Task item
Continue the blog entry on testing cattle for tuberculosis from the point where it stops.

Quoted passage
——————————

Tag Archives: Tuberculosis

Testing for Tuberculosis

I was tempted to call this week’s entry TB, or not TB but that feels wrong. Although I have enjoyed this week, the subject is serious and there are sad overtones. I suppose the animals that go to slaughter following our test would have ended up there anyway eventually, but their lives will be cut short and it is a loss for the farmer, though he will receive some financial compensation for the cattle which are culled. It can’t be easy, knowing there is disease in your herd.

Though the aim to wipe out TB is laudable, for each farmer affected it can be a major headache. When we find TB on a farm, all cattle movements on and off that farm are limited. Restrictions are put in place and the only place those animals can go, is direct to the slaughterhouse. This means that if there are more animals on the farm than grass for them to eat, the farmer can’t send the excess stock to market. He either has to buy in food for them, or send them to be killed, even if they are animals that would be more valuable sold live. A young breeding cow has more value than the price of its meat, for example.

So it’s a difficult juggling act for the farmer. Throw in there the fact that our tests aren’t perfect, the disease is unpredictable and eliminating it can be difficult and you have the perfect combination for resentment of the people coming on the farm to do the testing and represent the government who put all these rules in place. We were very lucky this week that the farm owners were philosophical. It’s time consuming for the farmer as well. We tested close to four hundred animals this week. It took the best part of four days and even then, there are some retests that need to be done. Then in a couple of months, the whole thing will need to be repeated. On and on until the tests come back clear.

——————————

Given records
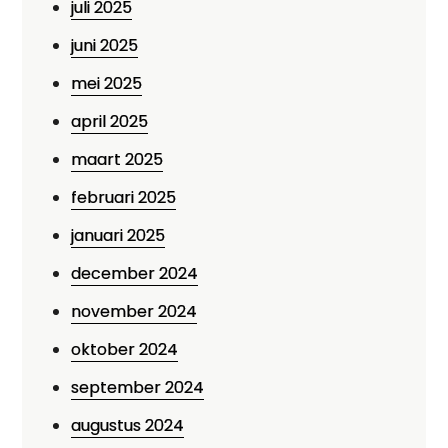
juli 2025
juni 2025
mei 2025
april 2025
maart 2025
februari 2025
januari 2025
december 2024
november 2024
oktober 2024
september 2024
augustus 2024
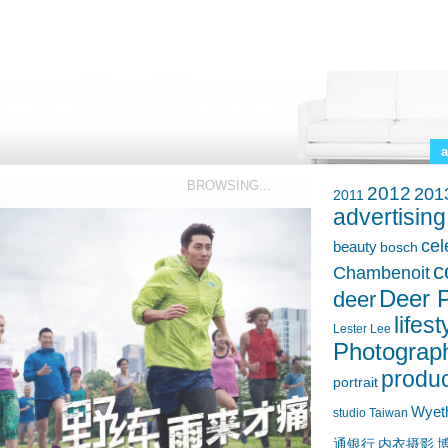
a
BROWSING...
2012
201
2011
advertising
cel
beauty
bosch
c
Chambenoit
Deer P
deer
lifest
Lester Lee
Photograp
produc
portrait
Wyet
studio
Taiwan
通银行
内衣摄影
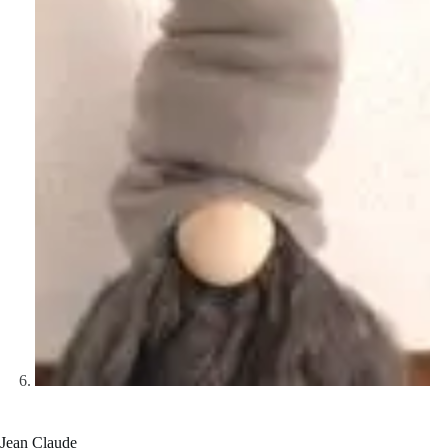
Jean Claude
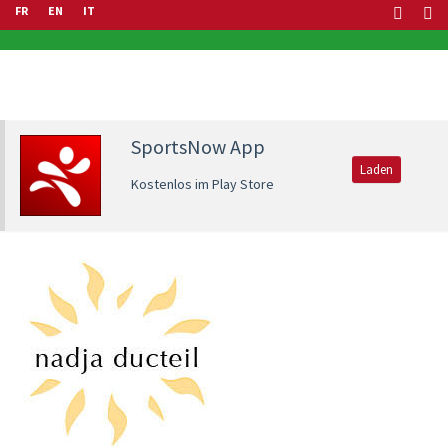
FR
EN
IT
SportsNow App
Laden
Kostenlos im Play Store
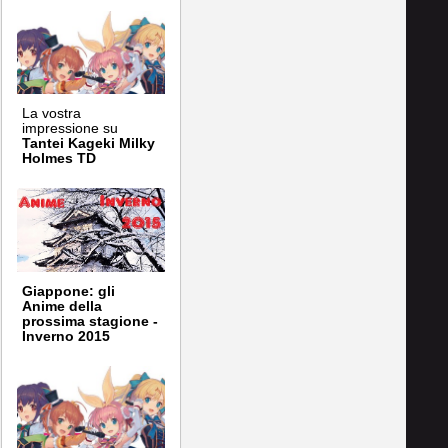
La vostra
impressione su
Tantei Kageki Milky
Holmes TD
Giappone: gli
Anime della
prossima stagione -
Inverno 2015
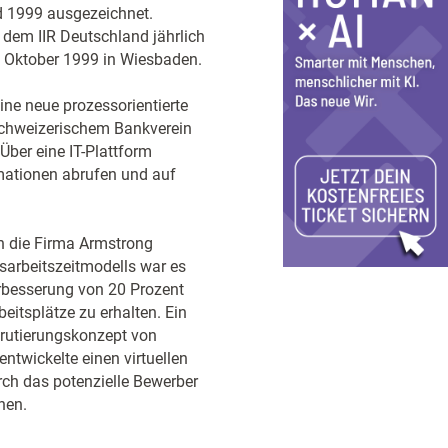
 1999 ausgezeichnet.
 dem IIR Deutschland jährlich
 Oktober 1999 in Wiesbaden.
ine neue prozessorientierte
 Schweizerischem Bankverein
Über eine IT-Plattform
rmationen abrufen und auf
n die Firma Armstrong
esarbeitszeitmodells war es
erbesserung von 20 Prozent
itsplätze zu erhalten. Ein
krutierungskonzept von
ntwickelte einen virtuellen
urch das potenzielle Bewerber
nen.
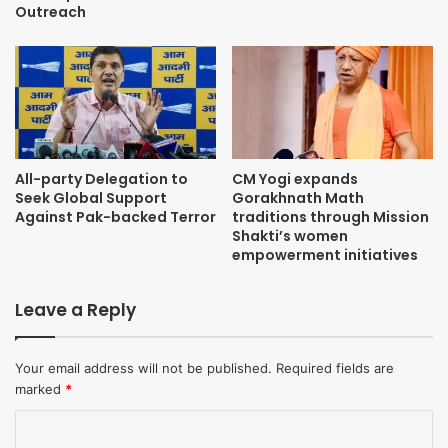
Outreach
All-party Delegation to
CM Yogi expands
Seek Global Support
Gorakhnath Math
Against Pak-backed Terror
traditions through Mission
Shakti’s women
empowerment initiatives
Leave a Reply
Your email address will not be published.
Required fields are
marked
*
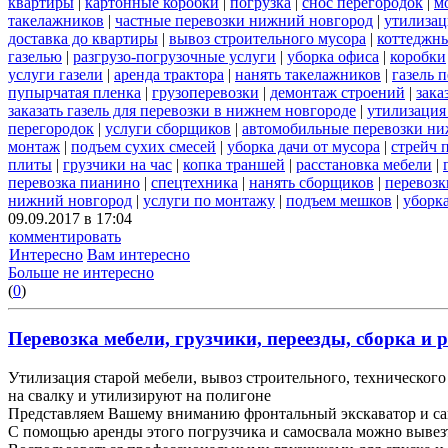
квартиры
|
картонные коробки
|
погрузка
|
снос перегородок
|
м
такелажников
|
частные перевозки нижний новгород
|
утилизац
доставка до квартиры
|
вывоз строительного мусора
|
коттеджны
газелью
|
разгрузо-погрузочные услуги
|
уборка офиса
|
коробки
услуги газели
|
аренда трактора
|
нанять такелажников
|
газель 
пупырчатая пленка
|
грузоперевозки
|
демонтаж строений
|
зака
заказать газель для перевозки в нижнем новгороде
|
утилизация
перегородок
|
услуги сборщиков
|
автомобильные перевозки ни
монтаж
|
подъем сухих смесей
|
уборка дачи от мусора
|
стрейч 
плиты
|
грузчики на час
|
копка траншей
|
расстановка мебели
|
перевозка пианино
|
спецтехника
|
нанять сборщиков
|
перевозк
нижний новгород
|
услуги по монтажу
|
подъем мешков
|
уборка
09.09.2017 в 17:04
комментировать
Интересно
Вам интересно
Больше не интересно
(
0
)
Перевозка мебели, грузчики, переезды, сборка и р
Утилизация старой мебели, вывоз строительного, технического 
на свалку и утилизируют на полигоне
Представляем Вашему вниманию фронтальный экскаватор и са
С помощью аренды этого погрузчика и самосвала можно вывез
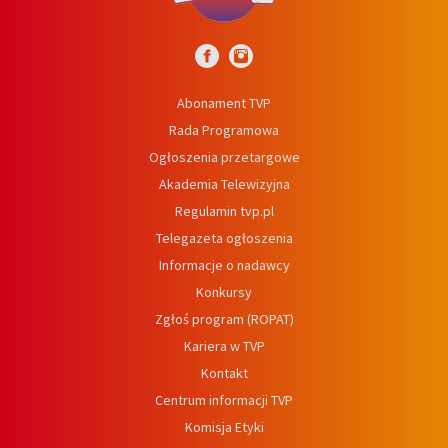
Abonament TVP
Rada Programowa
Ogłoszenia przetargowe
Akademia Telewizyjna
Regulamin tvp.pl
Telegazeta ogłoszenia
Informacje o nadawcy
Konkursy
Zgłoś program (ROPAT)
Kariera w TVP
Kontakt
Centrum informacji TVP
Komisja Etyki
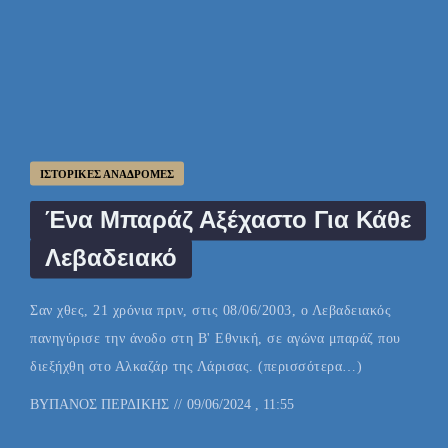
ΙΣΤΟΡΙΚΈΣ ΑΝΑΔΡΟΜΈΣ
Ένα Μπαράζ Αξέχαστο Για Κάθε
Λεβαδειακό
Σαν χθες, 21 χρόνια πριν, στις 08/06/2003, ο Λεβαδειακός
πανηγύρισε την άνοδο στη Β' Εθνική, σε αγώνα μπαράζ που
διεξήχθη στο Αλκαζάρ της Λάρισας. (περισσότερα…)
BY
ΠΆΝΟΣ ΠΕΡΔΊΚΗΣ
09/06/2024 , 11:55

——————————

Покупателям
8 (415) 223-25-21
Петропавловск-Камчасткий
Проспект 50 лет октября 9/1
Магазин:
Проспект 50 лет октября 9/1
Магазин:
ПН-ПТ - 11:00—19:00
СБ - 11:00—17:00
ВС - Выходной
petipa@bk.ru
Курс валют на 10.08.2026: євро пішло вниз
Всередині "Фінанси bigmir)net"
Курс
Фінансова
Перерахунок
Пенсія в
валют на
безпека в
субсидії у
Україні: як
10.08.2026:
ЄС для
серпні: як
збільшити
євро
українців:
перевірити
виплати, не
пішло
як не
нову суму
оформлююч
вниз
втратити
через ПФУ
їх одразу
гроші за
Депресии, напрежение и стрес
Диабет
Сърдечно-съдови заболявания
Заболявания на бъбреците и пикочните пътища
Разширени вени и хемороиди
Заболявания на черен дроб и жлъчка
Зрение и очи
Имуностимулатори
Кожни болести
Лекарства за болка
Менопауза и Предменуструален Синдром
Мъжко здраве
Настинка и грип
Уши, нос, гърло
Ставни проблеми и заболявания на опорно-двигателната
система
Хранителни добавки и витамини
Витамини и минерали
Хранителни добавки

——————————

The answer
I met up with the team on Sunday night in the hotel where I would be sleeping for the best part of a week. I had met S the vet before. She took me out on some welfare visits a couple of weeks back, but there were two animal health officers coming too to carry out the blood testing and keep the paperwork in order. There was also another TB team, who would be skin testing at another farm in the area, so we were quite a big group. Though the food and conversation were good, we all retired early, ready for the hard work that was coming the next day.

It was interesting to me to go out testing. Thirty years ago, I used to carry out TB skin tests in the area, though in those days, there was no known TB in the area and all the tests were routine herd tests where we didn’t expect to find anything. The farm where we tested this week has already had TB confirmed. Culled animals had been found to have TB lesions present and culture results – where they attempt to grow bacteria in a lab from a possibly infected source – had shown that bovine TB to be present.

As far as I could see, the skin test hasn’t changed much at all. Two patches of skin on the neck are clipped (so you can see where you injected) and two types of tuberculin are injected: avian and bovine. Tuberculin contains purified proteins from the tuberculosis bacteria and in the UK, two types are used.

Because other harmless bacteria can be present in the environment, avian tuberculin is also injected, to try to rule out animals which have developed an immune reaction to those harmless bacteria, but still capture those that are infected with the harmful cattle strain. What this means, in terms of the test, is that if the animal produces an immune response, a lump develops at the injection site. If the lump at the bottom (bovine tuberculin) is bigger than the lump at the top (avian tuberculin) then the animal is classified as a “reactor”. That animal must then be slaughtered and checked for disease.

What was new to me though, was doing blood testing for TB in addition to the skin test. The blood tests are relatively new, very expensive, and there is a limited capacity for doing them in the UK. The animal health officer – SW – who arranged the test, had to call the lab in advance and book in our samples. The blood in the tubes also has to be kept within a certain temperature range and as it is winter, that meant that as soon as the sample was taken, it had to be placed in an insulated box with a heat pad. At the end of the day, a courier came, who would drive the samples directly to the lab.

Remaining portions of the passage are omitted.